Today Slovak University of Technology Bratislava, Slovakia

The Mining Academy (Banícka akadémia, Bergakademie Schemnitz, Selmeci Akadémia), in Banská Štiavnica, Slovakia, was a technological university founded in 1735 by scientist Sámuel Mikoviny (then Kingdom of Hungary).

==History==
Its original name was Bergschule (Berg Schola), and it has had formal status as an academy since December 13, 1762, when it was established by Empress Maria Theresa in order to train specialists in silver, gold mining and metallurgy for mines in the surrounding area and the whole country. It is the world's first institution of technology or technical university with tertiary technical education.

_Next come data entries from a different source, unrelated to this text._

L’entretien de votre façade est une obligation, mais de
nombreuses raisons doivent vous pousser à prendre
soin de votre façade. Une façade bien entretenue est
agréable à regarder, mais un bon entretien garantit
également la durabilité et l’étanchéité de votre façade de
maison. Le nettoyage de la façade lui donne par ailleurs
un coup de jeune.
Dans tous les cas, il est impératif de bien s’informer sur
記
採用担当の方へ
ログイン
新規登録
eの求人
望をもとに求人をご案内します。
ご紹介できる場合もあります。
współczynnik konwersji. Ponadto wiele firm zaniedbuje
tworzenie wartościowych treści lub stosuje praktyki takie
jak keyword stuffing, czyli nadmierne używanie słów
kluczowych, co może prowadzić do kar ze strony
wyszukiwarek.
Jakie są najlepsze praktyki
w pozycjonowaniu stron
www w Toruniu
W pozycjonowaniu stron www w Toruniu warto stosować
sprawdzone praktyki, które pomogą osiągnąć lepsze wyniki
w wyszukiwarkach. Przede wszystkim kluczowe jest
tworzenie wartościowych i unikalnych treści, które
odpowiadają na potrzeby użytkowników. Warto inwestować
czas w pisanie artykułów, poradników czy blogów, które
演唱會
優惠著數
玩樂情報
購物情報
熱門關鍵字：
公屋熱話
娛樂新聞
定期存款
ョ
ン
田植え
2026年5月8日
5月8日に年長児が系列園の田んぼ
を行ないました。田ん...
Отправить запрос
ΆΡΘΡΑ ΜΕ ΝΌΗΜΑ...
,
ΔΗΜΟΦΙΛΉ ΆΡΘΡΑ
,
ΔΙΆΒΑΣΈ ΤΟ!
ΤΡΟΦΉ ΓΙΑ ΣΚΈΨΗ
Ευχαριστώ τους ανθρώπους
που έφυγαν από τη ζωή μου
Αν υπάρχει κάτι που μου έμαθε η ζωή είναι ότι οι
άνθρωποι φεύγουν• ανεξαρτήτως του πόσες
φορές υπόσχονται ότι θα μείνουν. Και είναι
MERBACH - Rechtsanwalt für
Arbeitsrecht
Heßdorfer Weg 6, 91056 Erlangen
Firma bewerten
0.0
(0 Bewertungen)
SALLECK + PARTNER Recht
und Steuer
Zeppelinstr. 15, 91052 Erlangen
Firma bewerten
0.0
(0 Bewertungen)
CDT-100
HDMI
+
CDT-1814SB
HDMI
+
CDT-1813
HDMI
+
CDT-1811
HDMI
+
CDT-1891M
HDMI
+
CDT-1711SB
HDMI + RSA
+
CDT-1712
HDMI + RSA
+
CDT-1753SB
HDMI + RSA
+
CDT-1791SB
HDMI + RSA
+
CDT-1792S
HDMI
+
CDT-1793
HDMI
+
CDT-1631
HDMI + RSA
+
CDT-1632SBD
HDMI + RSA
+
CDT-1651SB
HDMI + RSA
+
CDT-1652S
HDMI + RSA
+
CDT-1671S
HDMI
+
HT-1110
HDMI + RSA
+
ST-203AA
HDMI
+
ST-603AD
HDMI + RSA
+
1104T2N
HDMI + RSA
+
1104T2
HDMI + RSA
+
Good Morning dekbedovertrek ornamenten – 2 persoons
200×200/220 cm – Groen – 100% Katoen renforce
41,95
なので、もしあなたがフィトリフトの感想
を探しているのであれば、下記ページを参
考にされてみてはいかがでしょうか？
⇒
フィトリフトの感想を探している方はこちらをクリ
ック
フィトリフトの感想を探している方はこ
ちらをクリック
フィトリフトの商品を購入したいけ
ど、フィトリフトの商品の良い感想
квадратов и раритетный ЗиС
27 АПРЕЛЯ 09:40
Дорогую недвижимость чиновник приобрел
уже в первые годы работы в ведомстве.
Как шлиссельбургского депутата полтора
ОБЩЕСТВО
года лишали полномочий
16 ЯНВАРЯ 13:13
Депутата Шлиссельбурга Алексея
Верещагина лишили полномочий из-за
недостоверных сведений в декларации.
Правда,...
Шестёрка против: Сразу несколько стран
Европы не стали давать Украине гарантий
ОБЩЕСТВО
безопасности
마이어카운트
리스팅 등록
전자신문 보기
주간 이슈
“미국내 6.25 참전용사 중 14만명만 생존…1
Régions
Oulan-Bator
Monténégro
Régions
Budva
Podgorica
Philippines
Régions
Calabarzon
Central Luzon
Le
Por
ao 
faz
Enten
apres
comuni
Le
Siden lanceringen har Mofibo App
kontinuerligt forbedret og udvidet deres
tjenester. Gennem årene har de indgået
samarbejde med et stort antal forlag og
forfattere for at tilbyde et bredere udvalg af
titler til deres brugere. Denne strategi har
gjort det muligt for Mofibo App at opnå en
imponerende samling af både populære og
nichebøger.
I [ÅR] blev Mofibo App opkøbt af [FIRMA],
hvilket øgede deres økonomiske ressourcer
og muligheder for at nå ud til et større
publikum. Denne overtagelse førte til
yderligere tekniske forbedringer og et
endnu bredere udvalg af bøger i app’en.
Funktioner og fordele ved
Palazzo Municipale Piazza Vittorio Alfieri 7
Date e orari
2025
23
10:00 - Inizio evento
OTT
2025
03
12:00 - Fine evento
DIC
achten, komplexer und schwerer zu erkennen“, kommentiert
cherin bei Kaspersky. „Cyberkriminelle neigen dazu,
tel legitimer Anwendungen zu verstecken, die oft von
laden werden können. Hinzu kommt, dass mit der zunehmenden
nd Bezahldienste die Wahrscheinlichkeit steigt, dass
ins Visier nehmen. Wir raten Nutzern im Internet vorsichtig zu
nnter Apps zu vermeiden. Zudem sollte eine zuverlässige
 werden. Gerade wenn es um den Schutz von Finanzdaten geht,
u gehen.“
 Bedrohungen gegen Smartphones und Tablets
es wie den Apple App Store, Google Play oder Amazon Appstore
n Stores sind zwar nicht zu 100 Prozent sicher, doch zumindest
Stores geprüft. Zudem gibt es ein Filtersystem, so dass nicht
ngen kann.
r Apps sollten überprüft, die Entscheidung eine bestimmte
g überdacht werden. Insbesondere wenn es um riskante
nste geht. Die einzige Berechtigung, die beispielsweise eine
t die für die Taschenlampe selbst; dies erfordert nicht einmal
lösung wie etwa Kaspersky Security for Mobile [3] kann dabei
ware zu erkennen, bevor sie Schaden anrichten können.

Teaching started in 1764 with the Department of chemistry and metallurgy and first 40 students, who were required to be above 18 years old, to have complete secondary education, and had one year of practical experience. Later the Department of Mathematics, Mechanics, Hydraulics and Mining engineering was established. Third Department of mining wells was settled in 1770. In 1807 Department of Forestry was organized. In 1839 Department of technical drawing and descriptive geometry started. In 1841 Department of Mineralogy, Geology and Paleontology started. In 1866 Department of Melallurgy and Testing and Department of Chemistry and Physics. In 1872 the Department of Mining and Mineral Processing and Department of Mining Surveying and Geodesy.

According to Ferenc Szabadváry, the "Mining Academy at Selmecbánya ... was the cradle of chemical research in Hungary, but its reputation spread beyond the country's border and in the 18th century was one of the main scientific centers of Europe." The buildings and monuments of the Mining Academy have been preserved for their historic interest.

==Courses==
The course of study took three years of theoretical education, one year practice and final examination with practical test and was completely free of charge.